Note, the empty string ("") - it is required. Save the file for example as "MyLightroom.bat" on your desktop. Then use this file (usually with simple double-click on it) to start Lightroom.

Best Regards
Wernfried


----------



## clee01l (Mar 13, 2017)

Wernfried said:


> You can make this little workaround


This is not really a work around since relocating the TEMP folder applies to all apps started  or accessing TEMP after the change and there is no reversion until you reboot or run another countermanding batch script


----------



## Linwood Ferguson (Mar 13, 2017)

clee01l said:


> This is not really a work around since relocating the TEMP folder applies to all apps started  or accessing TEMP after the change and there is no reversion until you reboot or run another countermanding batch script


I'm pretty sure that set (vs setx which is a little cheat introduced in windows 7 +/-) will only affect child processes.  That assumes it's the 64 bit version of LR.

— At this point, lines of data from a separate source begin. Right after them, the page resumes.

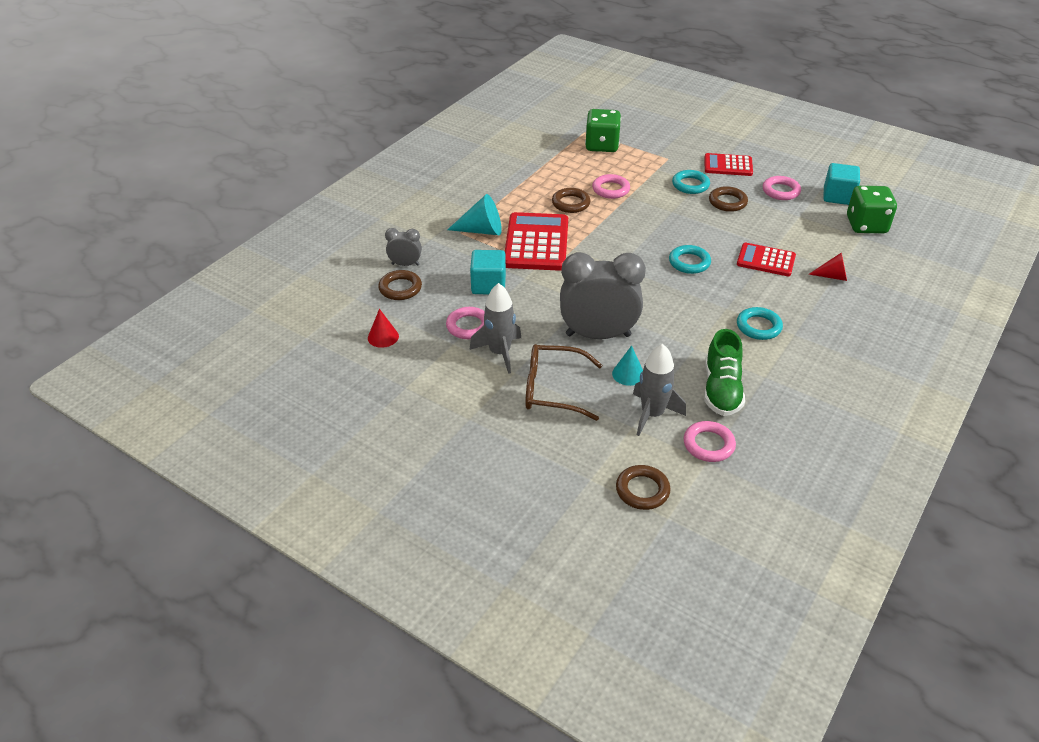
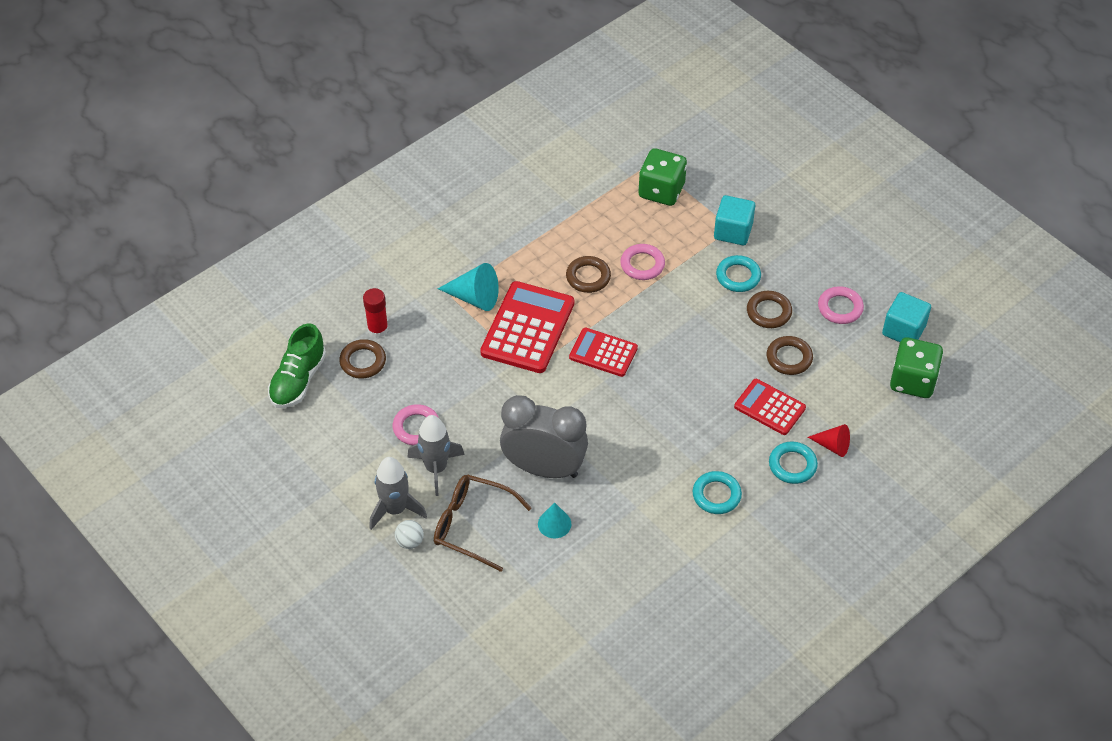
camera: 15 degrees right, 10 degrees up
(383, 337) = (327, 422): red cone -> none
(405, 264) = (378, 329): grey clock -> red glue stick
(488, 285) = (455, 377): turquoise cube -> turquoise cube (733, 231)
(499, 414) = (410, 541): none -> white ball
(642, 490) = (512, 658): brown ring -> brown ring (789, 358)
(652, 414) = (558, 577): grey rocket -> grey rocket (395, 509)
(689, 262) = (683, 392): turquoise ring -> turquoise ring (792, 465)
(708, 444) = (597, 624): pink ring -> none
(721, 390) = (639, 564): green shoe -> green shoe (298, 380)
(728, 165) = (797, 254): red calculator -> red calculator (603, 353)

I've never run LR like that, but it seems likely to be just that -- a one-off way to affect just it.  Of course, invoking lightroom indirectly (such as mounting a camera card) will not invoke the script, but once invoked I would expect all child LR processes to follow suit.


----------



## Wernfried (Mar 13, 2017)

The SET command applies only to current process, resp. child processes. It does not affect the machine or user-wide settings.
You can simply test it. Start Lightroom with proposed method. After Lightroom started up, open a command-line window and enter "SET TEMP" (resp. "SET TMP"). You will see the old system-wide value.

Best Regards
Wernfried


----------